DATA SUPPLIED:
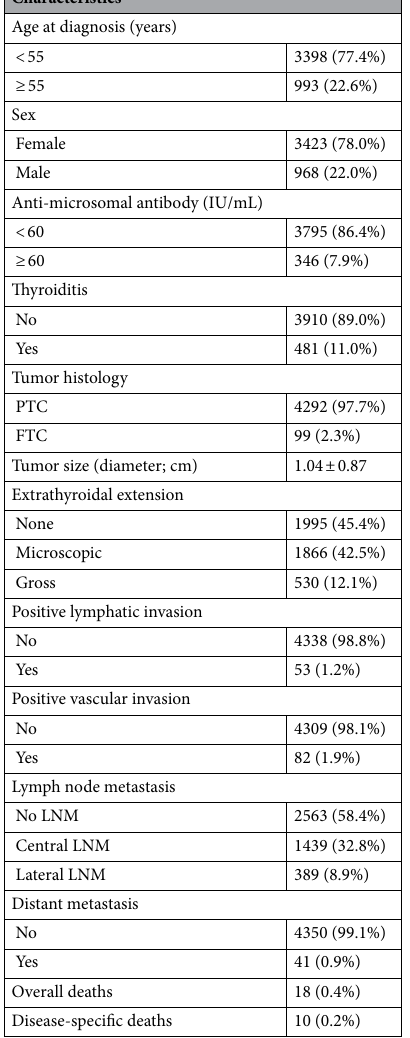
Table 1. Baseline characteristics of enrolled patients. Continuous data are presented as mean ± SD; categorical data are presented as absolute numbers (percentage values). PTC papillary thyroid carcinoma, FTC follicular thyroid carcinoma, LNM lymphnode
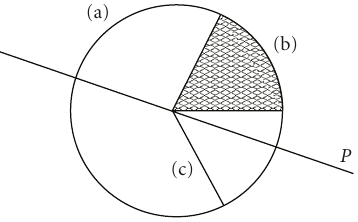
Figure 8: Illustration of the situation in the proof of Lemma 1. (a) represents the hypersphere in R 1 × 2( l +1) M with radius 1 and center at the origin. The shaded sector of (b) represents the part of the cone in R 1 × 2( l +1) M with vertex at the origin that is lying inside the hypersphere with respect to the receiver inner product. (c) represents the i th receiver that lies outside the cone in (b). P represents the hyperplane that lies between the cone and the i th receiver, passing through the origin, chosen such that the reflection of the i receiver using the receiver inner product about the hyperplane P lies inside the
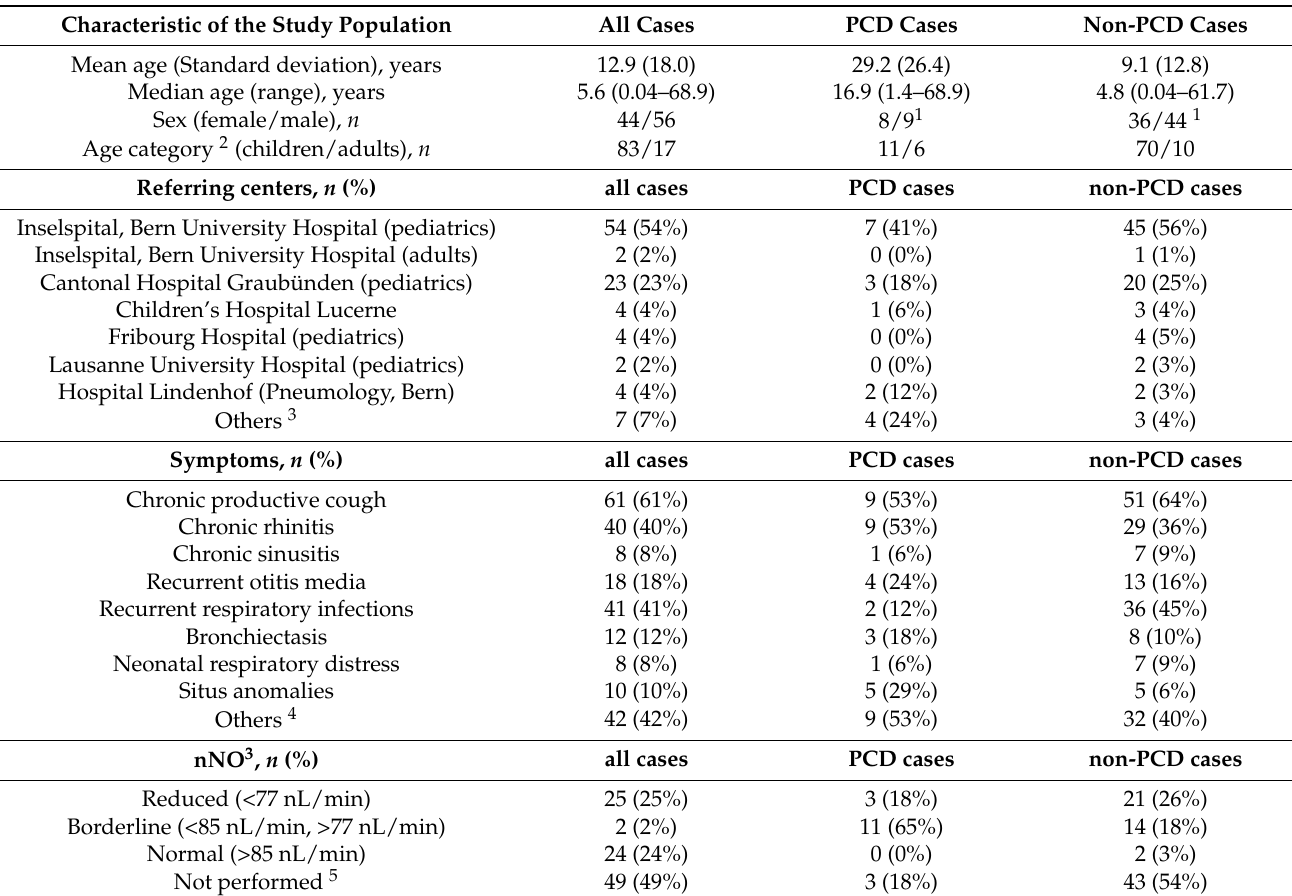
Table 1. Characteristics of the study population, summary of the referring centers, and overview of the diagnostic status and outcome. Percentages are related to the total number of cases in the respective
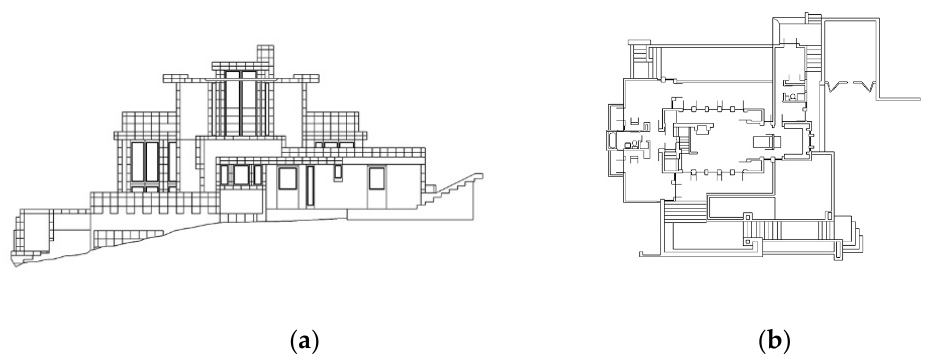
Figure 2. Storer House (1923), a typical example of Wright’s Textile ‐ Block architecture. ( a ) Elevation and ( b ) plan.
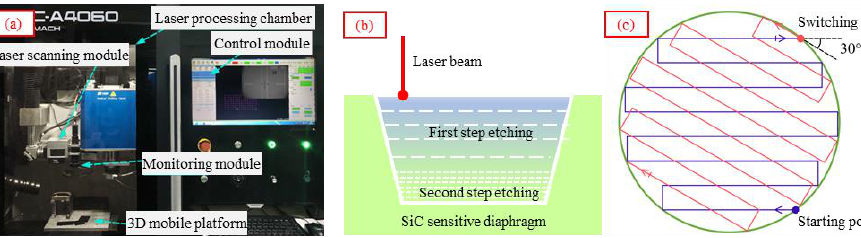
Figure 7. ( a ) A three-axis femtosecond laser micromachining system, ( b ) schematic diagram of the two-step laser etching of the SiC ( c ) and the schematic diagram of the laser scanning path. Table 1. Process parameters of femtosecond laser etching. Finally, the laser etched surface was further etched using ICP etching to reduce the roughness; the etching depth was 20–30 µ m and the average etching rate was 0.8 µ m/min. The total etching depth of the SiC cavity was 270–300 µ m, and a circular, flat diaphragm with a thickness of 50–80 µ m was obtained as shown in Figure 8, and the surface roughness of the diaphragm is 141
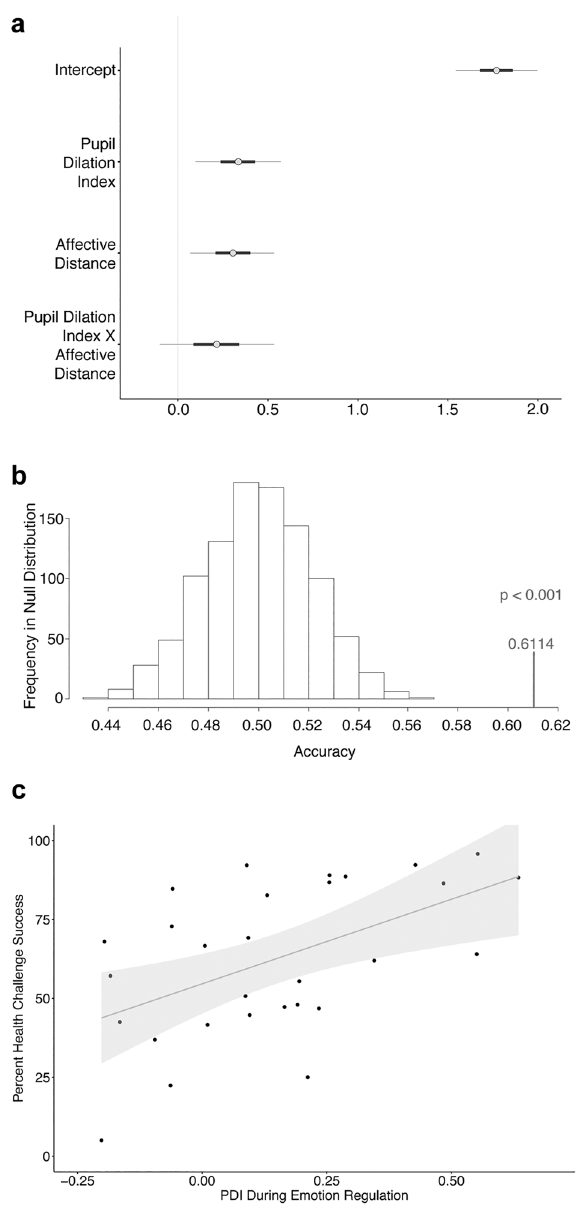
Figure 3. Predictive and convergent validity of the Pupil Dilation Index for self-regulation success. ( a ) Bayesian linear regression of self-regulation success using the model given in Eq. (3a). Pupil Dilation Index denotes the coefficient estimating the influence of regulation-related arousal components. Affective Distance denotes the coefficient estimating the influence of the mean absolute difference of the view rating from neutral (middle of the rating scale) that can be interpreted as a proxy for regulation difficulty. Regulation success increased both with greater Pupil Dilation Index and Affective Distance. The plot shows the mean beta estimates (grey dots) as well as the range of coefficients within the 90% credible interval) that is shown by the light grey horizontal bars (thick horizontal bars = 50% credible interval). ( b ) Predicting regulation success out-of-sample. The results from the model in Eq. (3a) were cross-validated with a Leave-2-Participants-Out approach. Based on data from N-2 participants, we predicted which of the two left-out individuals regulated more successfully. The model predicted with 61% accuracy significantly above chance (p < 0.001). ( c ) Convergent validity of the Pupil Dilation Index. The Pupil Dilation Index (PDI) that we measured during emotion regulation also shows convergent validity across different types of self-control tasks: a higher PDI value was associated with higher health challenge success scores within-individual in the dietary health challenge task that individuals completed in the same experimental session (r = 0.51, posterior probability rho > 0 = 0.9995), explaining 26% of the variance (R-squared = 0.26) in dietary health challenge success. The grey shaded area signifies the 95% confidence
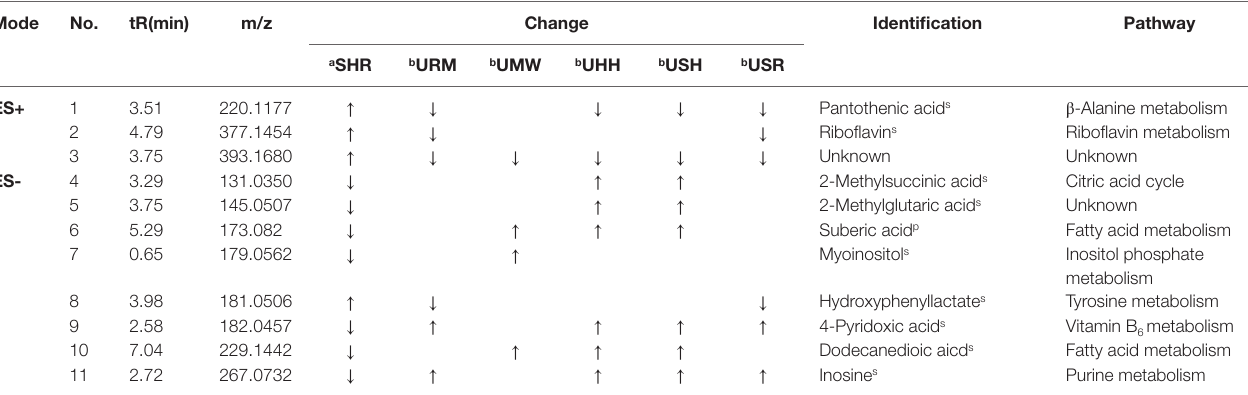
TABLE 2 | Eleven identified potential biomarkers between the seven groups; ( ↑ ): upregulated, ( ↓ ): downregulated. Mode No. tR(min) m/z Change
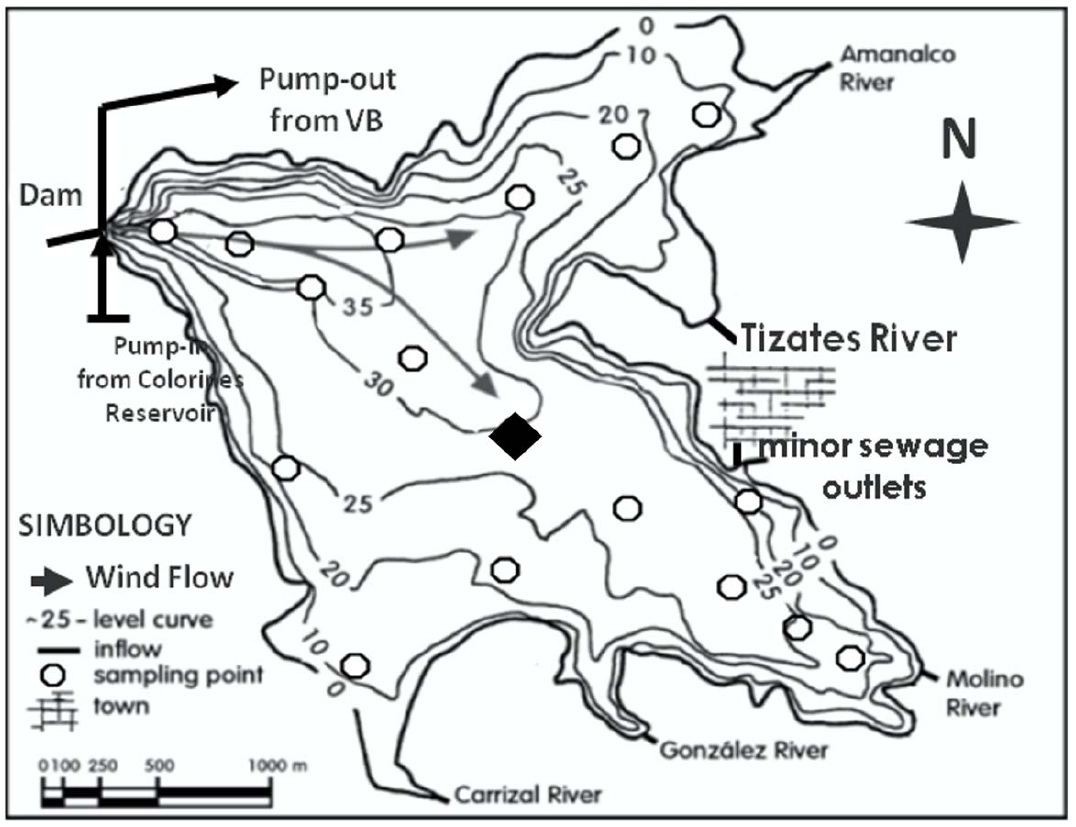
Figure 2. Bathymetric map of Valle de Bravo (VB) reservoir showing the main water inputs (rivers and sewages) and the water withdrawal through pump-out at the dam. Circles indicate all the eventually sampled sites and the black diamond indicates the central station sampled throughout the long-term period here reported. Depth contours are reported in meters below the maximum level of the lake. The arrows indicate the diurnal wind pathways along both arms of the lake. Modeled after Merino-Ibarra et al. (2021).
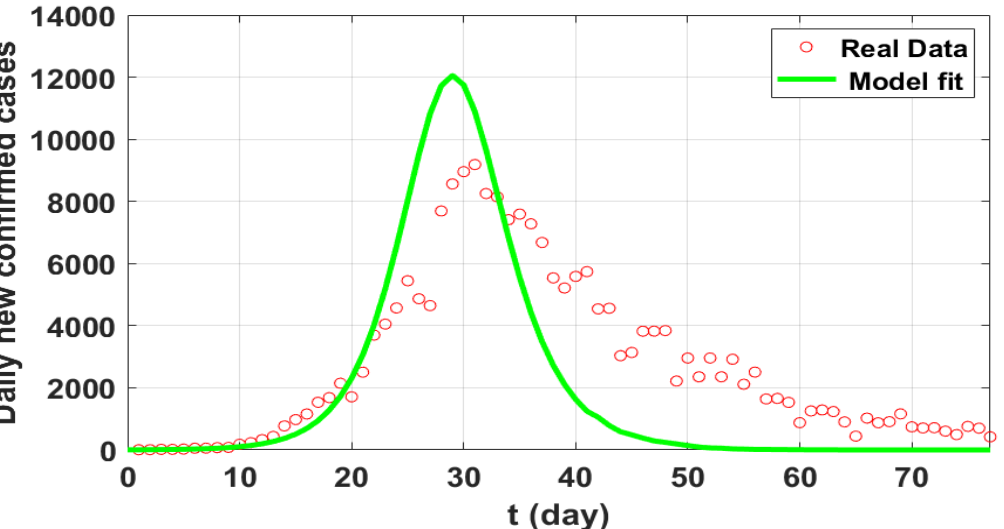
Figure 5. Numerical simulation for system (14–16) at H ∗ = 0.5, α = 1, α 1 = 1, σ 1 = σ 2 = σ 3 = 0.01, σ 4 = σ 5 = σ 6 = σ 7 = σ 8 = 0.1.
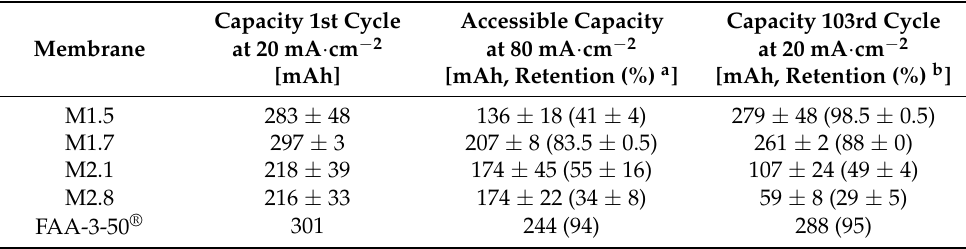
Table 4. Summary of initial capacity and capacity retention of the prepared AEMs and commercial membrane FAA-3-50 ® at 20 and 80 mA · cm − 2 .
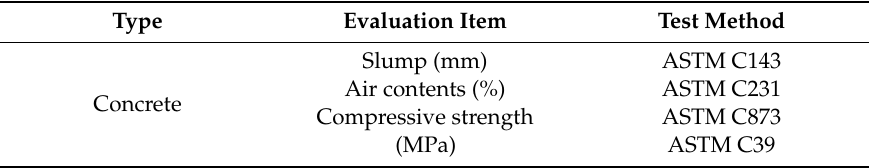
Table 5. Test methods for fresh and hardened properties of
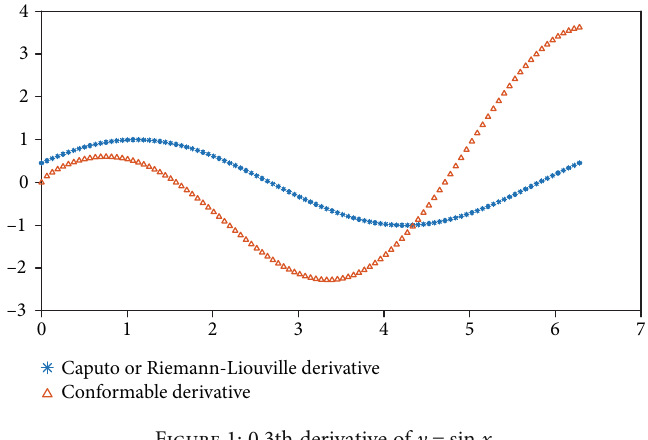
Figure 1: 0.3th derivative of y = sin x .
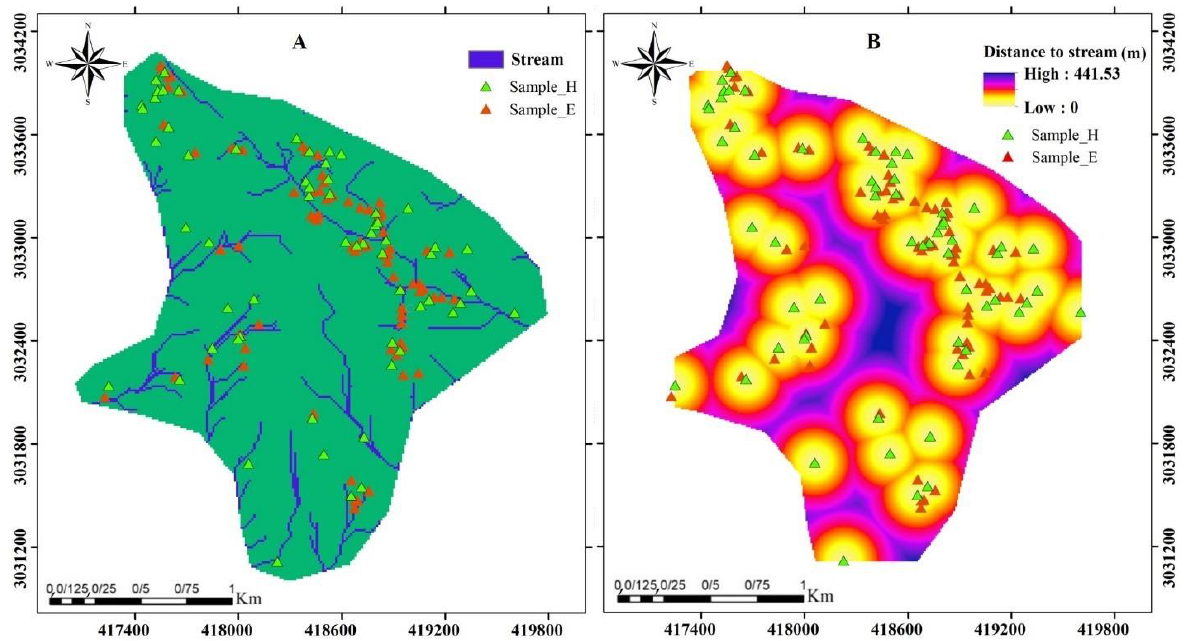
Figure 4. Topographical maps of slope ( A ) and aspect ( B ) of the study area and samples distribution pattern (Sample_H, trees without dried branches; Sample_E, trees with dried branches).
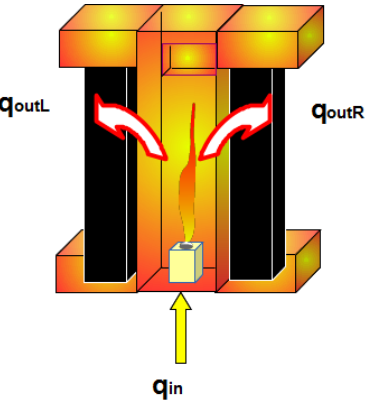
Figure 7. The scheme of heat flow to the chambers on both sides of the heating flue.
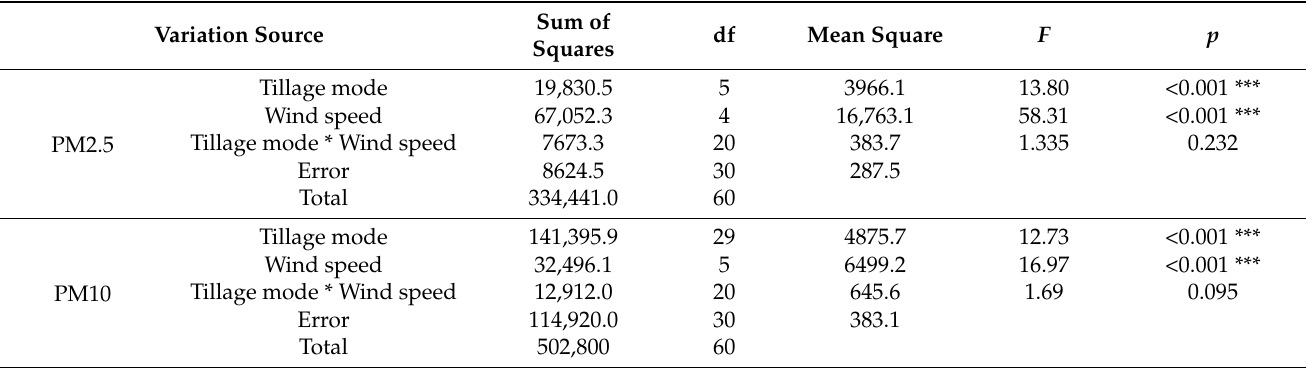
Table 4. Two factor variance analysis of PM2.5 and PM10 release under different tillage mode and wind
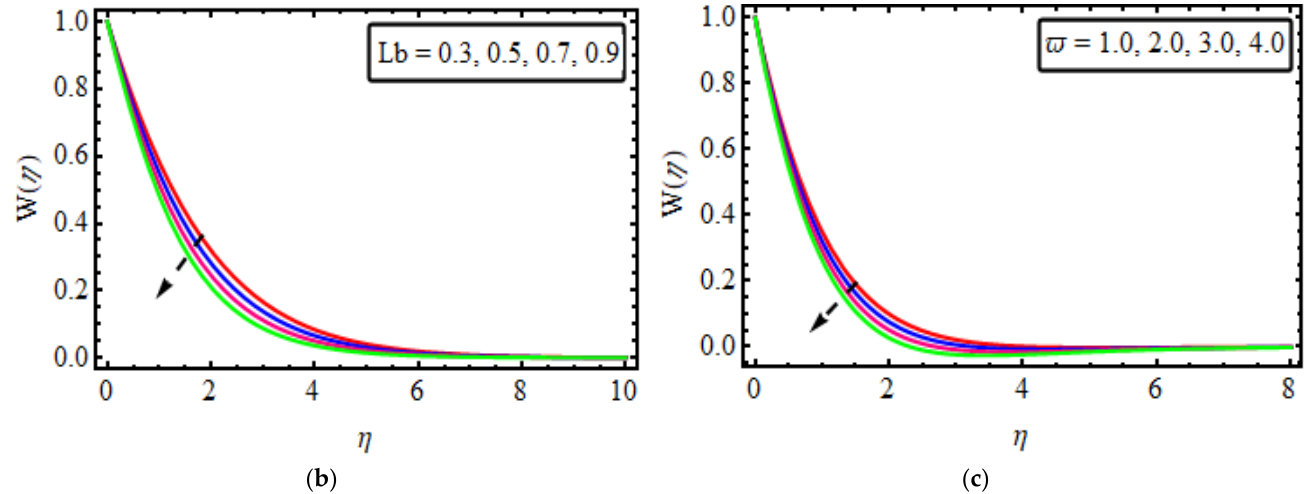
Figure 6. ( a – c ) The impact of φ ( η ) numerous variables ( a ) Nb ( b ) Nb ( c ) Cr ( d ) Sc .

EXERCISE:
Using the material above, transcribe exactly the lines from the one holding "Table 4. Summary" to the one holding "Figure 4. Topographical", both ends kept. Do not carry over any pictures.

SOLVED PROBLEM:
Table 4. Summary of initial capacity and capacity retention of the prepared AEMs and commercial membrane FAA-3-50 ® at 20 and 80 mA · cm − 2 .
Table 5. Test methods for fresh and hardened properties of
Figure 1: 0.3th derivative of y = sin x .
Figure 4. Topographical maps of slope ( A ) and aspect ( B ) of the study area and samples distribution pattern (Sample_H, trees without dried branches; Sample_E, trees with dried branches).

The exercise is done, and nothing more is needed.